Data entries:
○ ○ ○ ○ ○
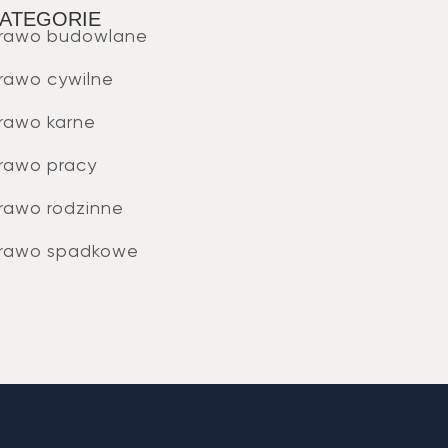
ATEGORIE
rawo budowlane
rawo cywilne
rawo karne
rawo pracy
rawo rodzinne
rawo spadkowe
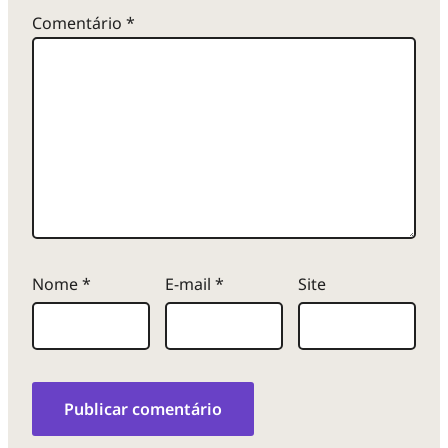
Comentário
*
Nome
*
E-mail
*
Site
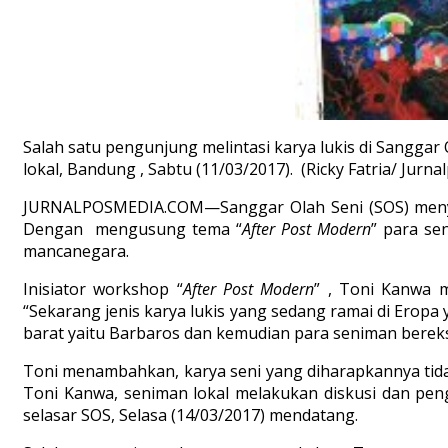
Salah satu pengunjung melintasi karya lukis di Sangga
lokal, Bandung , Sabtu (11/03/2017). (Ricky Fatria/ Jurn
JURNALPOSMEDIA.COM—Sanggar Olah Seni (SOS) meny
Dengan mengusung tema “
After Post Modern
” para se
mancanegara.
Inisiator workshop “
After Post Modern
” , Toni Kanwa 
“Sekarang jenis karya lukis yang sedang ramai di Eropa
barat yaitu Barbaros dan kemudian para seniman bereks
Toni menambahkan, karya seni yang diharapkannya tidak
Toni Kanwa, seniman lokal melakukan diskusi dan pen
selasar SOS, Selasa (14/03/2017) mendatang.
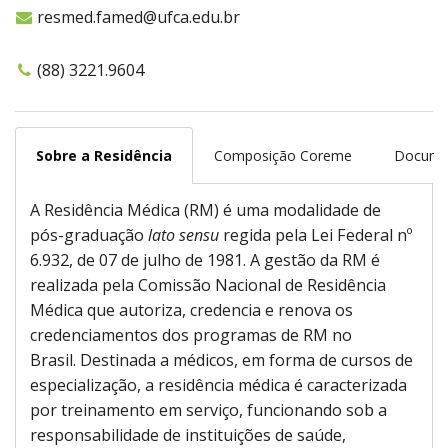
resmed.famed@ufca.edu.br
(88) 3221.9604
Sobre a Residência
Composição Coreme
Docume
A Residência Médica (RM) é uma modalidade de
pós-graduação
lato sensu
regida pela Lei Federal nº
6.932, de 07 de julho de 1981. A gestão da RM é
realizada pela Comissão Nacional de Residência
Médica que autoriza, credencia e renova os
credenciamentos dos programas de RM no
Brasil. Destinada a médicos, em forma de cursos de
especialização, a residência médica é caracterizada
por treinamento em serviço, funcionando sob a
responsabilidade de instituições de saúde,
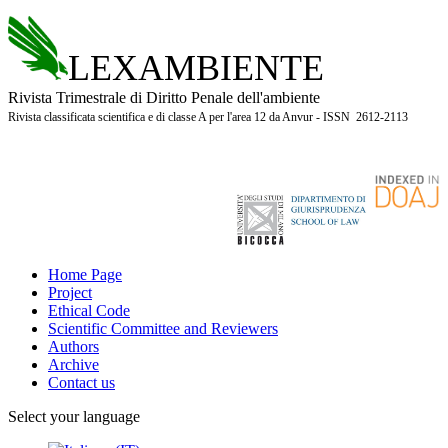
LEXAMBIENTE
Rivista Trimestrale di Diritto Penale dell'ambiente
Rivista classificata scientifica e di classe A per l'area 12 da Anvur - ISSN 2612-2113
Home Page
Project
Ethical Code
Scientific Committee and Reviewers
Authors
Archive
Contact us
Select your language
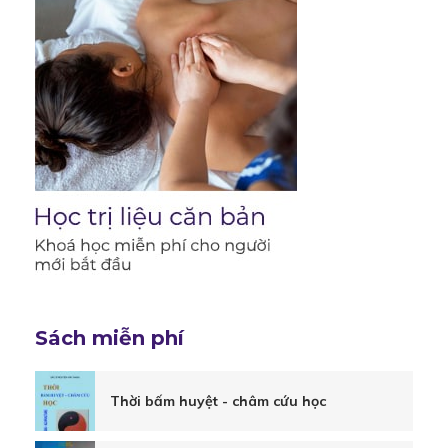
Luyện
hình:
trọng
lượng
cần
Sách miễn phí
phải
Thời bấm huyệt - châm cứu học
hướng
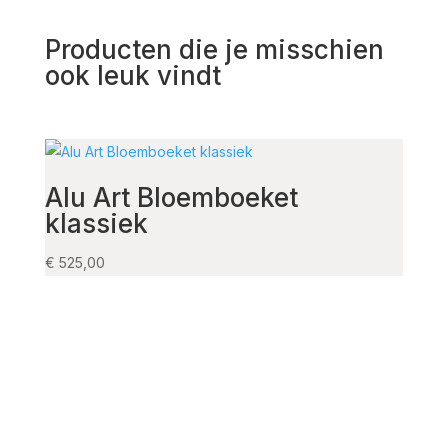
Producten die je misschien
ook leuk vindt
Alu Art Bloemboeket
Fau
klassiek
co
€
525,00
€
435,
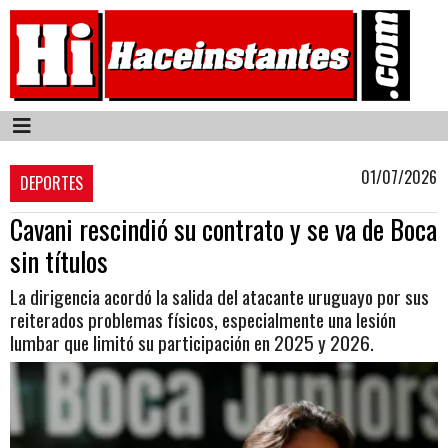
01/07/2026
DEPORTES
Cavani rescindió su contrato y se va de Boca
sin títulos
La dirigencia acordó la salida del atacante uruguayo por sus
reiterados problemas físicos, especialmente una lesión
lumbar que limitó su participación en 2025 y 2026.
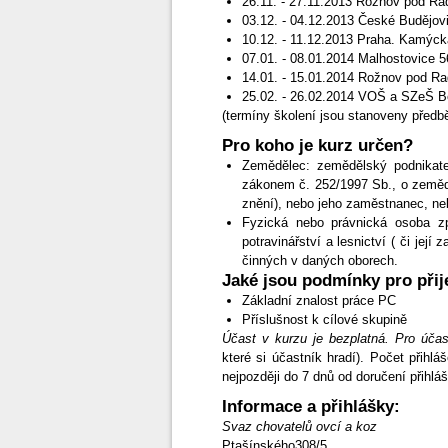
26.11. - 27.11.2013 Rožnov pod Ra
03.12. - 04.12.2013 České Budějovi
10.12. - 11.12.2013 Praha. Kamýcká
07.01. - 08.01.2014 Malhostovice 5
14.01. - 15.01.2014 Rožnov pod Ra
25.02. - 26.02.2014 VOŠ a SZeŠ B
(termíny školení jsou stanoveny předb
Pro koho je kurz určen?
Zemědělec: zemědělský podnikatel
zákonem č. 252/1997 Sb., o zemědě
znění), nebo jeho zaměstnanec, ne
Fyzická nebo právnická osoba zp
potravinářství a lesnictví ( či je
činných v daných oborech.
Jaké jsou podmínky pro přij
Základní znalost práce PC
Příslušnost k cílové skupině
Účast v kurzu je bezplatná. Pro účas
které si účastník hradí). Počet přih
nejpozději do 7 dnů od doručení přihláš
Informace a přihlášky:
Svaz chovatelů ovcí a koz
Ptašínského308/5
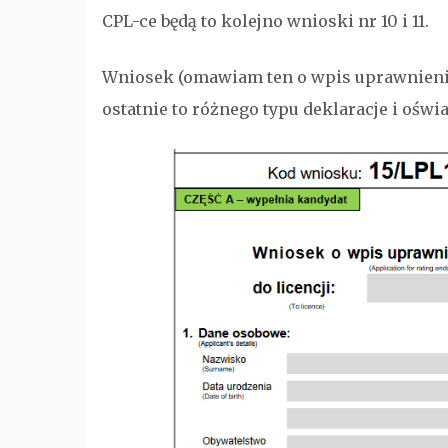
CPL-ce będą to kolejno wnioski nr 10 i 11.
Wniosek (omawiam ten o wpis uprawnienia)
ostatnie to różnego typu deklaracje i ośw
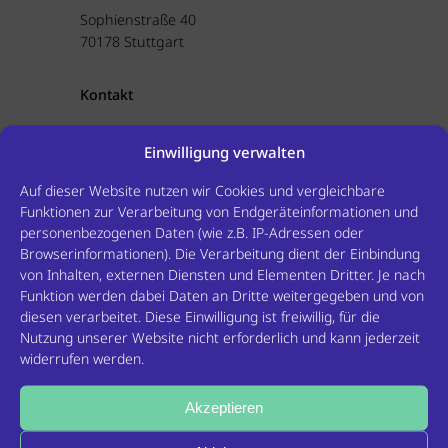
Sophienstraße 40
70178 Stuttgart
Kontakt
Tel +49 711 226 55 66
Einwilligung verwalten
E-Mail
info@gyn-stuttgart-mitte.de
Auf dieser Website nutzen wir Cookies und vergleichbare
Funktionen zur Verarbeitung von Endgeräteinformationen und
Aufsichtsbehörde
personenbezogenen Daten (wie z.B. IP-Adressen oder
Kassenärztliche Vereinigung Baden-
Browserinformationen). Die Verarbeitung dient der Einbindung
Württemberg
von Inhalten, externen Diensten und Elementen Dritter. Je nach
Albstadtweg 11
Funktion werden dabei Daten an Dritte weitergegeben und von
70567 Stuttgart
diesen verarbeitet. Diese Einwilligung ist freiwillig, für die
Nutzung unserer Website nicht erforderlich und kann jederzeit
widerrufen werden.
http://www.kvbawue.de ›
Akzeptieren
Berufsbezeichnung und berufsrechtliche
Regelungen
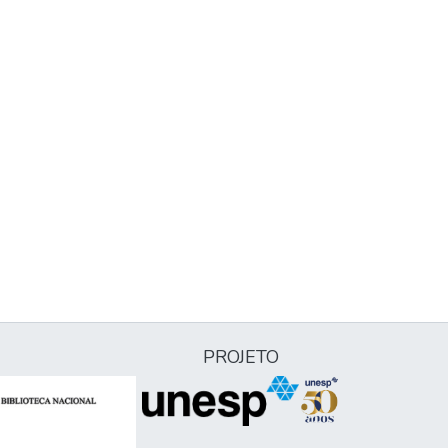
PROJETO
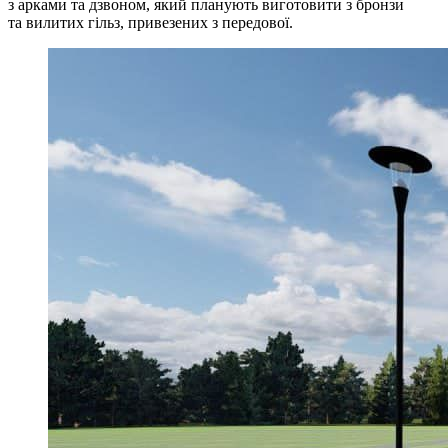
з арками та дзвоном, який планують виготовити з бронзи
та вилитих гільз, привезених з передової.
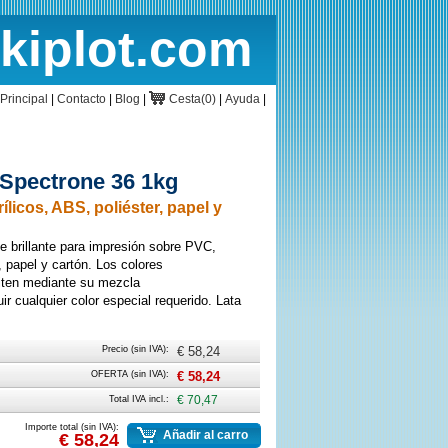
rkiplot.com
cio
Cesta
Principal
|
Contacto
|
Blog
|
Cesta(0)
|
Ayuda
|
 Spectrone 36 1kg
rílicos, ABS, poliéster, papel y
e brillante para impresión sobre PVC,
, papel y cartón. Los colores
en mediante su mezcla
r cualquier color especial requerido. Lata
Precio (sin IVA):
€ 58,24
OFERTA (sin IVA):
€ 58,24
Total IVA incl.:
€ 70,47
Importe total (sin IVA):
Añadir al carro
€ 58,24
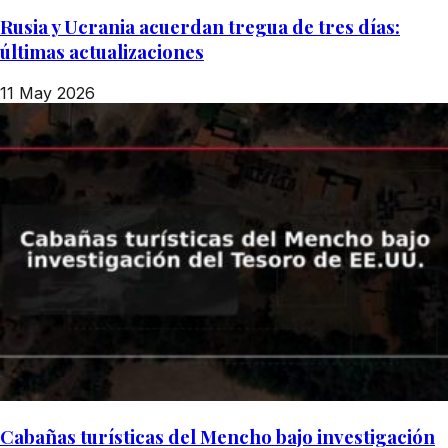
Rusia y Ucrania acuerdan tregua de tres días:
últimas actualizaciones
11 May 2026
Cabañas turísticas del Mencho bajo investigación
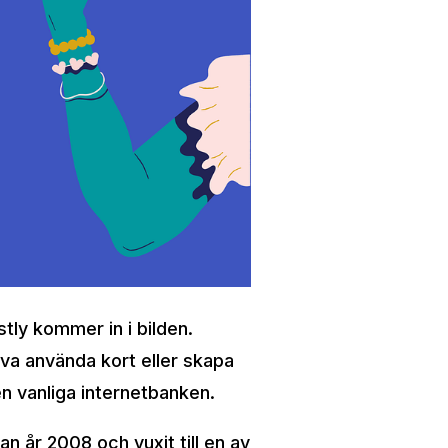
stly kommer in i bilden.
öva använda kort eller skapa
en vanliga internetbanken.
 år 2008 och vuxit till en av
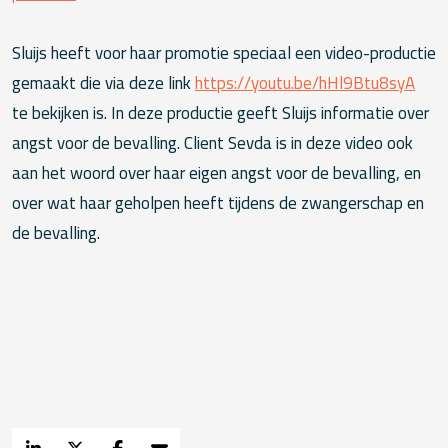
Sluijs heeft voor haar promotie speciaal een video-productie
gemaakt die via deze link
https://youtu.be/hHl9Btu8syA
te bekijken is. In deze productie geeft Sluijs informatie over
angst voor de bevalling. Client Sevda is in deze video ook
aan het woord over haar eigen angst voor de bevalling, en
over wat haar geholpen heeft tijdens de zwangerschap en
de bevalling.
○ ○ ○ ○ ○
What you should do: Reproduce the text lines of all the records above character for character. Leave the pictures out.

Task result:
ATEGORIE
rawo budowlane
rawo cywilne
rawo karne
rawo pracy
rawo rodzinne
rawo spadkowe
Comentário
*
Nome
*
E-mail
*
Site
Salah satu pengunjung melintasi karya lukis di Sangga
lokal, Bandung , Sabtu (11/03/2017). (Ricky Fatria/ Jurn
JURNALPOSMEDIA.COM—Sanggar Olah Seni (SOS) meny
Dengan mengusung tema “
After Post Modern
” para se
mancanegara.
Inisiator workshop “
After Post Modern
” , Toni Kanwa 
“Sekarang jenis karya lukis yang sedang ramai di Eropa
barat yaitu Barbaros dan kemudian para seniman bereks
Toni menambahkan, karya seni yang diharapkannya tidak
Toni Kanwa, seniman lokal melakukan diskusi dan pen
selasar SOS, Selasa (14/03/2017) mendatang.
resmed.famed@ufca.edu.br
(88) 3221.9604
Sobre a Residência
Composição Coreme
Docume
A Residência Médica (RM) é uma modalidade de
pós-graduação
lato sensu
regida pela Lei Federal nº
6.932, de 07 de julho de 1981. A gestão da RM é
realizada pela Comissão Nacional de Residência
Médica que autoriza, credencia e renova os
credenciamentos dos programas de RM no
Brasil. Destinada a médicos, em forma de cursos de
especialização, a residência médica é caracterizada
por treinamento em serviço, funcionando sob a
responsabilidade de instituições de saúde,
LEXAMBIENTE
Rivista Trimestrale di Diritto Penale dell'ambiente
Rivista classificata scientifica e di classe A per l'area 12 da Anvur - ISSN 2612-2113
Home Page
Project
Ethical Code
Scientific Committee and Reviewers
Authors
Archive
Contact us
Select your language
Luyện
hình:
trọng
lượng
cần
Sách miễn phí
phải
Thời bấm huyệt - châm cứu học
hướng
Producten die je misschien
ook leuk vindt
Alu Art Bloemboeket
Fau
klassiek
co
€
525,00
€
435,
01/07/2026
DEPORTES
Cavani rescindió su contrato y se va de Boca
sin títulos
La dirigencia acordó la salida del atacante uruguayo por sus
reiterados problemas físicos, especialmente una lesión
lumbar que limitó su participación en 2025 y 2026.
26.11. - 27.11.2013 Rožnov pod Ra
03.12. - 04.12.2013 České Budějovi
10.12. - 11.12.2013 Praha. Kamýcká
07.01. - 08.01.2014 Malhostovice 5
14.01. - 15.01.2014 Rožnov pod Ra
25.02. - 26.02.2014 VOŠ a SZeŠ B
(termíny školení jsou stanoveny předb
Pro koho je kurz určen?
Zemědělec: zemědělský podnikatel
zákonem č. 252/1997 Sb., o zemědě
znění), nebo jeho zaměstnanec, ne
Fyzická nebo právnická osoba zp
potravinářství a lesnictví ( či je
činných v daných oborech.
Jaké jsou podmínky pro přij
Základní znalost práce PC
Příslušnost k cílové skupině
Účast v kurzu je bezplatná. Pro účas
které si účastník hradí). Počet přih
nejpozději do 7 dnů od doručení přihláš
Informace a přihlášky:
Svaz chovatelů ovcí a koz
Ptašínského308/5
CPL-ce będą to kolejno wnioski nr 10 i 11.
Wniosek (omawiam ten o wpis uprawnienia)
ostatnie to różnego typu deklaracje i ośw
Sophienstraße 40
70178 Stuttgart
Kontakt
Tel +49 711 226 55 66
Einwilligung verwalten
E-Mail
info@gyn-stuttgart-mitte.de
Auf dieser Website nutzen wir Cookies und vergleichbare
Funktionen zur Verarbeitung von Endgeräteinformationen und
Aufsichtsbehörde
personenbezogenen Daten (wie z.B. IP-Adressen oder
Kassenärztliche Vereinigung Baden-
Browserinformationen). Die Verarbeitung dient der Einbindung
Württemberg
von Inhalten, externen Diensten und Elementen Dritter. Je nach
Albstadtweg 11
Funktion werden dabei Daten an Dritte weitergegeben und von
70567 Stuttgart
diesen verarbeitet. Diese Einwilligung ist freiwillig, für die
Nutzung unserer Website nicht erforderlich und kann jederzeit
widerrufen werden.
http://www.kvbawue.de ›
Akzeptieren
Berufsbezeichnung und berufsrechtliche
Regelungen
PROJETO
з арками та дзвоном, який планують виготовити з бронзи
та вилитих гільз, привезених з передової.
rkiplot.com
cio
Cesta
Principal
|
Contacto
|
Blog
|
Cesta(0)
|
Ayuda
|
 Spectrone 36 1kg
rílicos, ABS, poliéster, papel y
e brillante para impresión sobre PVC,
, papel y cartón. Los colores
en mediante su mezcla
r cualquier color especial requerido. Lata
Precio (sin IVA):
€ 58,24
OFERTA (sin IVA):
€ 58,24
Total IVA incl.:
€ 70,47
Importe total (sin IVA):
Añadir al carro
€ 58,24
Rusia y Ucrania acuerdan tregua de tres días:
últimas actualizaciones
11 May 2026
Cabañas turísticas del Mencho bajo investigación
stly kommer in i bilden.
öva använda kort eller skapa
en vanliga internetbanken.
 år 2008 och vuxit till en av
Sluijs heeft voor haar promotie speciaal een video-productie
gemaakt die via deze link
https://youtu.be/hHl9Btu8syA
te bekijken is. In deze productie geeft Sluijs informatie over
angst voor de bevalling. Client Sevda is in deze video ook
aan het woord over haar eigen angst voor de bevalling, en
over wat haar geholpen heeft tijdens de zwangerschap en
de bevalling.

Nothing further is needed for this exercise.